Update December 2015: I’ve made a new page dedicated to the various kinds of jobs people with statistical training can apply for (including job descriptions). Check it out here: garthtarr.com/jobs-for-statisticians
I regularly get asked for advice about what undergraduate stats majors can do after their degree (particularly if they don’t want to end up in a bank or consulting company). The standard response is that statisticians can do anything, but if you want to use your stats skills specifically, here are some resources:
Lots of government departments take undergraduate and honours level statisticians, not just the ABS but also ATO, DEEWR, Defence (and specifically DSTO), ABARES, RBA, Treasury, Bureau of Crime Statistics & Research, Statistics NZ … keep an eye out early in the year for grad programs. Also look into summer internships (e.g. ABS cadetships; RBA cadetships and the ABARES Summer Vacation program).
You could always become a teacher – not enough maths teachers at the high school level (or at the primary school level). See, for example, the Teach for Australia program.
Most (if not all) companies will appreciate a person with solid quantitative skills. You could consider (to name just a few):
- Operations management type jobs in places like Qantas;
- “Strategic Data Mining Analyst” positions at Pacific Brands;
- Statistics consulting companies such as Data Analysis Australia;
- Insight Solutions, part of Deloitte Analytics;
- Business intelligence with Quantium;
- Analytics with Facebook.
Within banks there are ways to use your statistics without doing financial work or trading. For example the ANZ Bank has the Central Customer Analytics department and NAB has its Analytics and Research Operations department.
If you want to specialise further in statistics (without doing a PhD) you might consider a Masters in Statistics or Biostatistics. For example, UNSW has a decent Master of Statistics and the School of Public Health here at the University of Sydney has a Master of Biostatistics. There’s a program with NSW Health called NSW Biostatistical Officer Training Program which recruitments trainee biostatisticians every year (applications are usually due in November). While in the program, trainees work full-time in a variety of placements and undertake a Masters of Biostatistics part-time. NSW Health pays university and associated fees and study leave is given. See also this blog post by Jerzy Wieczorek, mathematical statistician at the U.S. Census Bureau for some thoughts on Masters.
You might want to subscribe to the ANZstat mailing list (make sure you set up a filter in your email program of choice so your inbox doesn’t get innundated with messages). The jobs on this mailing list are often for people with a PhD but not always (for example, those NSW Health trainee biostats jobs get advertised on this mailing list).
The Australian Mathematical Society (Aust MS) has a page on jobs for people with quantitative skills.
Sport statistics jobs
- Keep an eye on StatsJobs for potential openings. These are likely to be mostly higher level stats jobs (e.g. requiring a masters or higher) but there may be grad level positions.
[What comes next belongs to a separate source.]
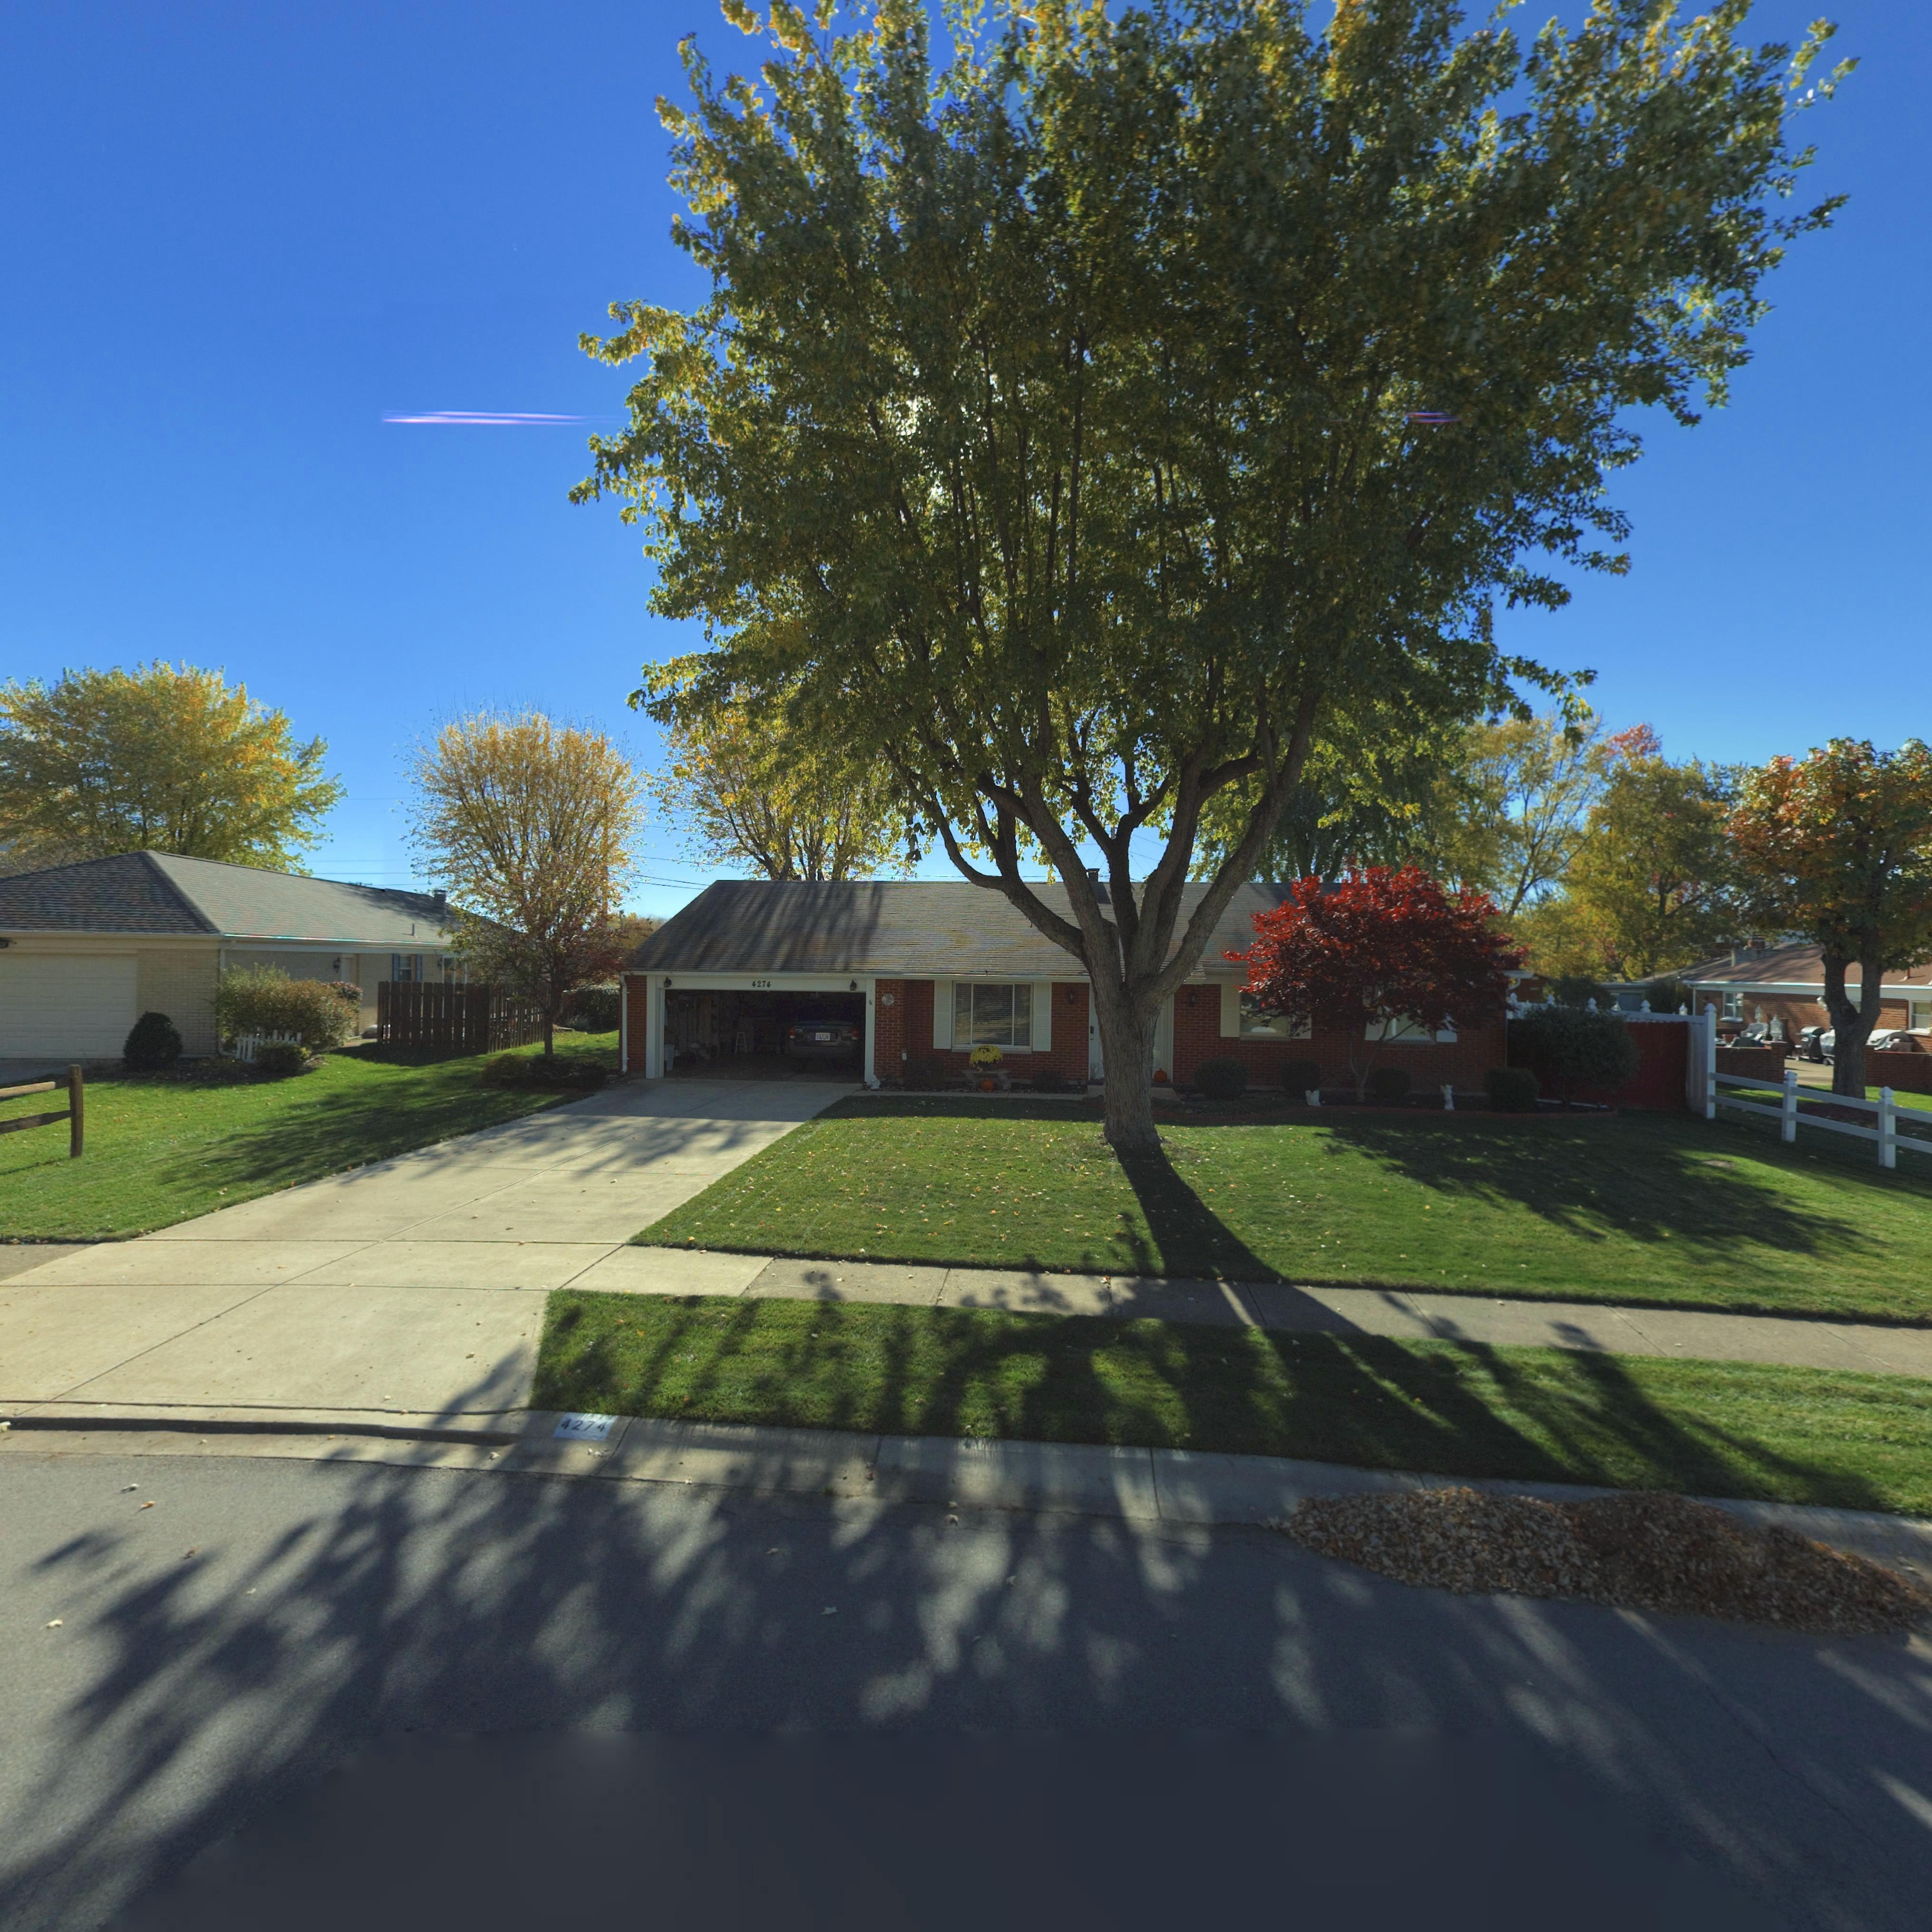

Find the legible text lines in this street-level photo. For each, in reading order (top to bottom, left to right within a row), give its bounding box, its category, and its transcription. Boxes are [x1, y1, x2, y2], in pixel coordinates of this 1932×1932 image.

[751, 979, 772, 989] StreetNumber: 4274
[560, 1418, 608, 1433] StreetNumber: 4274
You could also keep an eye on the Sports Management Australia and New Zealand site.
- Go for positions in sports companies/relevant government agencies without a focus on stats, then (after a period of time) transfer into a more stats based job (if you go for a government job, they’re often really good about supporting further study, e.g. masters in stats). E.g. Department of Sports and Recreation
- If you’re planning on heading overseas, the Royal Statistics Society (UK based organisation) has a Statistics in Sport section or the American Statistical Association have this advice. Unfortunately, there’s no equivalent in the Statistical Society of Australia Inc (SSAI).
- You could also look at companies like atass sports (UK based) or Statistical Sports Consulting (USA based). A dedicated stats company like this would give you the extra training in the appropriate areas that you’d need. But there doesn’t seem to be anything comparable in Australia (that I’ve been able to find). The next best would be to look for jobs with the Australian Institute of Sport, AFL, NRL, etc. directly.
Most people know about the standard jobs in the city: investment banking, derivatives trading, management consulting, human resource consulting, other forms of consulting, … Those companies do a good job of getting the word out on campus about internships and grad positions.